Cron jobs are the dark matter of production infrastructure — invisible, assumed-working, rarely watched. Existing solutions (Dead Man's Snitch, Cronitor, Healthchecks.io) are good but charge per job or per seat, which feels wrong for something this simple. A solo developer running 10–20 personal or client cron jobs doesn't want a $30/month subscription; they want a Docker image they can docker run in five minutes.

The technology is completely standard — HTTP endpoints, a scheduler loop, SMTP — so the build risk is low. The market gap is the self-hosted tier: nobody ships a clean, maintained open-source version of this that's easy to operate.

Stack sketch

Backend: Go — a single binary, low memory footprint, trivial to cross-compile for common VPS architectures.
Storage: SQLite via modernc.org/sqlite (no CGo) for job registry and ping history. Upgrade path to Postgres via a DATABASE_URL env var.
HTTP: net/http standard library; no framework needed at this scope.
Alert channels: SMTP (direct send or relay), Slack incoming webhooks, and a generic webhook POST for everything else.
Frontend: A small HTMX + Tailwind admin page served from the same binary — no separate frontend build step.
Packaging: Single Docker image (scratch base), published to GHCR. One docker run command with env vars to configure.

Scope for v1

Job registration via web UI and API (name, expected interval, grace period).
Unique ping URL per job (GET /ping/<token>).
Background checker loop that runs every minute and compares last-ping timestamp against the expected window.
Alert on first miss; re-alert if still down after 24 h; auto-resolve when ping resumes.
Notification channels: SMTP and Slack webhook (others can be added via the generic webhook).
Simple dashboard showing each job's status (healthy / late / down), last ping time, and a 30-day ping history sparkline.
Bearer-token auth on the admin API.

Out of scope for v1: multi-user/team support, SSO, mobile push, on-call rotations, complex schedules (cron expressions). Those belong in a paid layer or a follow-up.

Where it could go

The obvious expansion is richer schedule awareness — let the user specify a cron expression and have the checker compute the exact next-expected window rather than a rolling interval.

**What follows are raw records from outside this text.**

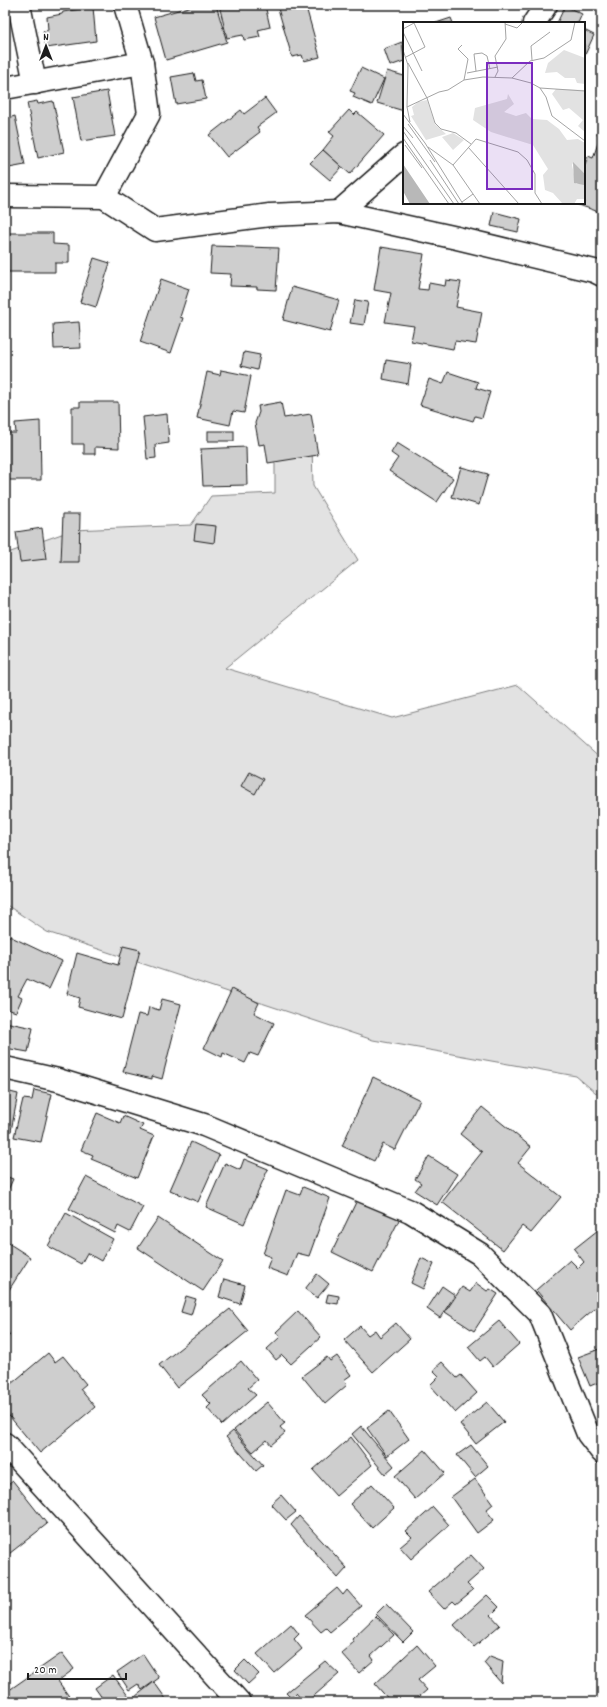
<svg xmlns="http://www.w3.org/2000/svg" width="607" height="1707" font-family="Dekko,sans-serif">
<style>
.green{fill:#e2e2e2;stroke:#7f7f7f}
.building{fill:#cecece;stroke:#1c1c1c}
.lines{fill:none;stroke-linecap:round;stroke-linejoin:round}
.minor-casing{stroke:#1c1c1c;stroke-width:25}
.minor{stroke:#fff;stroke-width:22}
.inset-road{fill:none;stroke:#a4a4a4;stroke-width:1}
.view{fill:#7b2cbf;fill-opacity:0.15;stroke:#7b2cbf;stroke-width:2}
.inset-edge{fill:none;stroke:#1c1c1c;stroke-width:2}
</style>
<rect width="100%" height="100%" fill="#fff"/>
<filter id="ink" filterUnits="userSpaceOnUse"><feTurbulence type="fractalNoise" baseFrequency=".025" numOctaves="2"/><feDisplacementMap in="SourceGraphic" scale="8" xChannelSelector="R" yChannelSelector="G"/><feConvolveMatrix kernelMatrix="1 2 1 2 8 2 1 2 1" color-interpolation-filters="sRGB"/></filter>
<g filter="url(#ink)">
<path class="green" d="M275 422 312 443 313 486 358 560 225 668 392 718 518 685 602 760V1098L576 1076 373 1040 47 932 5 904V554L73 530 191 525 211 496 275 493Z"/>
<g class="building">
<path d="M196 5H216L227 42 166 60 154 17Z"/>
<path d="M219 5H265L270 27 258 30 260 37 244 40 243 35 227 38Z"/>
<path d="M277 5H299L300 8 306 7 320 57 304 61 302 55 292 57Z"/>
<path d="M565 6 582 14 578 23H557Z"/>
<path d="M93 7 96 41 46 48 43 31 48 30 47 17 62 14 63 12Z"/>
<path d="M451 18 453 23H436Z"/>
<path d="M584 30 594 35 584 57Z"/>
<path d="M402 42 404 61 390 66 384 49Z"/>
<path d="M361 68 384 79 372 105 353 97 355 93 350 91Z"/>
<path d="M387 71 404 76V111L377 103Z"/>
<path d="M194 73 196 81 202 80 206 99 176 104 171 77Z"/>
<path d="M107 91 115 136 81 141 73 97Z"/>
<path d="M265 98 276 113 257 127 260 132 227 157 209 135 241 110 244 114Z"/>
<path d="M37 101 38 104 53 101 64 152 38 158 27 103Z"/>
<path d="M349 110 354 115 357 112 384 135 350 174 323 150 334 136 329 132Z"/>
<path d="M15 116 25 165 9 168 7 161 5 162V119Z"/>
<path d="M602 123V136L597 134Z"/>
<path d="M599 140 602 141V213L573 203H584V167L588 156 593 158Z"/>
<path d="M323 150 342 167 330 180 310 163Z"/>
<path d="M494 212 521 219 518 232 491 226Z"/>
<path d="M5 233H53V244L69 245V263H55V272H5Z"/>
<path d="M212 246 279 248 276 290 257 289V287L230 286 231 274 210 273Z"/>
<path d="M381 247 424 254 418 289 428 290 429 283 445 286 446 280 461 282 456 307 482 312 476 344 455 341 453 349 411 341 414 326 385 322 391 293 374 290Z"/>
<path d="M94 258 110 263 96 307 80 302Z"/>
<path d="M161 279 189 289 180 317 183 318 171 353 140 342Z"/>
<path d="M292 287 339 300 330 332 283 320Z"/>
<path d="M355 300 368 302 364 325 350 323Z"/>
<path d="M79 322 81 348 54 349 53 324Z"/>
<path d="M244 352 260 355 257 370 241 366Z"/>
<path d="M386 360 411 364 408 384 383 379Z"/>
<path d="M221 370 251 376 244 413 233 411 230 425 197 418 207 372 220 375Z"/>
<path d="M448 372 478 382 476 388 490 392 482 418 475 416 473 421 420 405 429 379 443 384Z"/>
<path d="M80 402H118L119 448 95 447V454H84V444H72V407H80Z"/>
<path d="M281 402 284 418 311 414 318 455 268 463 265 444 259 445 255 423 259 412 258 406Z"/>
<path d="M167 414 169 443 155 445 156 458 147 459 143 417Z"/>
<path d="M40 421 41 480H8V488H5V433H16L15 423Z"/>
<rect x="208" y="431" width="26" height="10"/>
<path d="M397 443 453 478 437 502 389 471 398 458 391 453Z"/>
<path d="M246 447 247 485 203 486 201 449Z"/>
<path d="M461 467 488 474 479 505 452 497Z"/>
<path d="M63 514H80L79 562H61Z"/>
<path d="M196 524 216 526 214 543 194 540Z"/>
<path d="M42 528 46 559 20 562 16 532Z"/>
<path d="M249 772 263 779 255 794 241 786Z"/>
<path d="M5 934 62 961 49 989 27 979 18 996 22 998 16 1012 7 1009 5 1012Z"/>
<path d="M123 946 140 950 122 1019 78 1007 80 998 67 994 77 953 118 965Z"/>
<path d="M232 989 259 1003 254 1013 274 1023 258 1056 250 1053 245 1063 223 1053 222 1057 204 1048Z"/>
<path d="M162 999 181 1004 162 1079 152 1076V1079L123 1072 138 1014 147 1016 149 1007 159 1010Z"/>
<path d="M5 1022 33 1028 28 1052 5 1048Z"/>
<path d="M373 1077 420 1100 395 1150 383 1144 374 1161 342 1146Z"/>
<path d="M5 1088H7L6 1091 18 1094 11 1131 8 1130 5 1148Z"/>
<path d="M34 1090 52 1094 41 1142 14 1137 23 1099 32 1100Z"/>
<path d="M482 1107 531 1147 518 1163 561 1197 531 1233 522 1226 503 1250 442 1202 482 1152 460 1134Z"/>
<path d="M97 1113 120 1123 123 1116 143 1125 140 1130 154 1136 137 1178 91 1159 93 1155 81 1150Z"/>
<path d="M191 1142 219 1155 198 1202 170 1190Z"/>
<path d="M429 1156 457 1174 437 1205 415 1191 421 1183 415 1179Z"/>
<path d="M244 1159 268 1169 244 1224 206 1207 225 1163 240 1170Z"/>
<path d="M5 1176 13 1179 5 1197Z"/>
<path d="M86 1177 143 1207 130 1232 118 1226 115 1233 69 1209Z"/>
<path d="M303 1187 330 1198 309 1256 297 1253 288 1276 267 1268 271 1257 263 1254 286 1190 300 1195Z"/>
<path d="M358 1198 400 1218 373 1272 332 1252Z"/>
<path d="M66 1213 113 1239 101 1261 87 1253 81 1264 48 1246Z"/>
<path d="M158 1218 223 1261 203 1291 138 1248Z"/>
<path d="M598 1230 602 1234V1302L570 1330 536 1290 570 1260 578 1268 584 1262 574 1249Z"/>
<path d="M5 1241 30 1257 7 1293 5 1291Z"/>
<path d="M421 1258 434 1264 423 1289 411 1283Z"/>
<path d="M317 1274 329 1284 317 1298 305 1289Z"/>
<path d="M224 1279 245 1285 240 1304 219 1297Z"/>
<path d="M476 1283 487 1291 490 1289 498 1294 474 1331 445 1312 462 1287 470 1292Z"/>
<path d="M442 1286 455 1295 440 1318 427 1309Z"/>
<path d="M328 1294 339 1296 338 1304 326 1302Z"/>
<path d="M186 1296 196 1299 191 1315 181 1312Z"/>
<path d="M230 1309 248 1331 177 1388 159 1365Z"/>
<path d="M298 1311 321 1337 291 1364 282 1355 276 1360 267 1349 280 1337 276 1332Z"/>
<path d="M499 1321 519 1344 493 1367 485 1357 480 1361 468 1347Z"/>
<path d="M396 1323 410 1339 373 1372 344 1340 360 1326 368 1335 375 1330 380 1337Z"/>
<path d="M5 1329 10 1335 5 1340Z"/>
<path d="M602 1348V1381L590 1386 578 1357Z"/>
<path d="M48 1353 55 1362 63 1356 86 1384 80 1389 95 1407 40 1453 5 1411V1389Z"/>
<path d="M337 1356 351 1375 344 1380 347 1385 325 1404 302 1376 327 1357 330 1361Z"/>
<path d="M241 1361 257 1380 248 1388 256 1395 222 1425 207 1408 211 1404 202 1395Z"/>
<path d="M442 1362 457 1378 461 1375 477 1393 455 1413 430 1385 439 1376 433 1370Z"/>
<path d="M267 1402 285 1423 280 1427 285 1433 271 1445 267 1440 253 1452 234 1430Z"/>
<path d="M487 1402 504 1422 476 1444 460 1424Z"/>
<path d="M389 1411 409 1439 387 1456 367 1428Z"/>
<path d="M361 1426 394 1466 385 1474 352 1434Z"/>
<path d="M233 1431 263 1465 256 1471 226 1437Z"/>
<path d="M351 1437 372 1465 336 1496 313 1470Z"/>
<path d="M471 1445 488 1466 475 1477 457 1455Z"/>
<path d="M425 1450 445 1473 415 1499 395 1476Z"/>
<path d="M475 1479 493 1504 486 1510 494 1520 477 1533 451 1497Z"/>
<path d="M13 1481 47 1524 5 1557V1487Z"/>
<path d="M372 1484 394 1508 372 1528 350 1504Z"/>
<path d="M281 1495 296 1512 286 1520 271 1504Z"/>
<path d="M433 1507 449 1525 411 1559 400 1547 412 1537 406 1531Z"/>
<path d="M299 1516 347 1568 338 1578 291 1525Z"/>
<path d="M471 1555 484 1569 467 1584 473 1590 456 1604 453 1601 444 1609 428 1592Z"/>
<path d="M337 1588 343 1595 347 1590 361 1606 330 1632 326 1628 321 1632 305 1615Z"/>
<path d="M487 1595 499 1607 491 1615 500 1625 474 1647 454 1625Z"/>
<path d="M386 1604 413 1632 403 1642 376 1614Z"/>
<path d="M376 1616 394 1635 371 1656 374 1660 359 1673 341 1653 354 1642 352 1639Z"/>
<path d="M291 1624 299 1634 294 1639 302 1649 274 1673 257 1654Z"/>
<path d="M417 1645 435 1666 418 1680 427 1690 413 1702H391L375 1684Z"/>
<path d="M62 1653 74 1669 58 1681 73 1702H5V1693Z"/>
<path d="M143 1654 159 1678 142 1690 138 1684 129 1690 117 1672Z"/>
<path d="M490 1656 503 1661 501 1683 484 1663Z"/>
<path d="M245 1660 259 1674 248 1684 235 1670Z"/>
<path d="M325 1661 339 1674 307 1702H304L296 1693 291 1698 286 1693Z"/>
<path d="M113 1675 131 1700 154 1682 166 1699 163 1702H105L95 1688Z"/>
</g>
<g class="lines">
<defs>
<g id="minor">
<path d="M19 5 35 83"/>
<path d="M534 23 546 5"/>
<path d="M5 88 142 63"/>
<path d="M5 196 104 197 155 230 270 215 339 212 457 238 594 271 602 275"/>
<path d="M104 197 149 114 142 63 125 5"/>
<path d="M339 212 404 155"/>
<path d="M5 1068 58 1080 204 1125 410 1211 480 1254 540 1314 588 1434 602 1452"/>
<path d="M5 1444 239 1702"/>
</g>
</defs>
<use href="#minor" class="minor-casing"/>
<use href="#minor" class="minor"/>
</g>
</g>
<g transform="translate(403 22)">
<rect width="182" height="182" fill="#fff"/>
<path d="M161 28 182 36V62L174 61 172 56H162L154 50 142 51 145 41ZM153 67 182 68V110L175 104 180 98 166 86 160 88 149 72ZM105 72 111 82 101 90 113 94 123 91 129 97 144 98 156 107 164 118 175 117 182 121V152L170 141 169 143 173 162 182 161V177H174L171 182 159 181 150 171 142 168 140 153 145 147 130 123 88 110 70 98 72 86 104 77ZM24 78 32 102 43 112 23 118 8 94 11 93 9 85 15 80ZM50 111 61 118 50 128 39 115Z" fill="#e2e2e2"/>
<path d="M170 140 182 152 181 163 171 161ZM0 142 27 182H7L0 169Z" fill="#b8b8b8"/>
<path class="inset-road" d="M102 2 114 6 120 0M0 7 11 1 22 25 3 35M0 10 19 49M59 23 55 27 65 37 61 58M0 28 5 43 4 85 7 100M129 38 128 24 147 10M5 41 24 76 32 101 38 107 53 111 68 122M73 49 71 32 79 31 84 34 87 47M64 51 95 45M92 55 95 49 92 34 103 17 102 0M109 56 127 39 141 36 168 18 172 0M137 66 182 69M4 85 36 70 45 68 61 58 80 55 109 56 128 61 137 66 143 75 149 94 182 119M0 92 22 121 60 182M5 102 32 140M0 104 10 116M0 109 51 182M0 116 46 182M2 123 19 146M25 125 50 143 77 182M65 125 116 182M27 138 56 182M50 143 73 117 115 130 124 138 132 152V171L139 182M59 180 70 172"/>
<path class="view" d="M84 41H129V167H84Z"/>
<rect width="182" height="182" class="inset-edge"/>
</g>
<rect width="607" height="1707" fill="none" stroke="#fff" stroke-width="20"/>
<rect x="10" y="10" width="587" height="1687" fill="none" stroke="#1c1c1c" stroke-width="1.5" filter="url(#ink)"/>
<g transform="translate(46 46)" stroke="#ffffff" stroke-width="3" paint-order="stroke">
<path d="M0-3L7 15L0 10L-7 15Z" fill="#1c1c1c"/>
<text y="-6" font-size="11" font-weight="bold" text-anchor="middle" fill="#1c1c1c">N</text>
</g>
<path d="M28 1673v6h98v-6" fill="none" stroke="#1c1c1c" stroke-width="2"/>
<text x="34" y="1673" font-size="12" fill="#1c1c1c" stroke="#ffffff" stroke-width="3" paint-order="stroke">20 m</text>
</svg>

This catches jobs that run at irregular hours (e.g., "every weekday at 9 am") without false alerts during legitimate gaps.

A second path is turning the service into a lightweight observability layer: accept a duration alongside the ping (?duration=42s) to track how long each run takes, surface p95 runtimes, and alert when a job that normally takes 30 seconds starts taking 10 minutes. That edges into APM territory but stays within the "one binary, one config file" philosophy.

Watch out for

The grace-period UX is easy to get wrong — too tight and you flood on-call channels with noise for jobs that occasionally run 90 seconds late; too loose and the monitor isn't useful. Defaulting to a grace period of 10% of the interval and making it prominently configurable per job is probably the right call.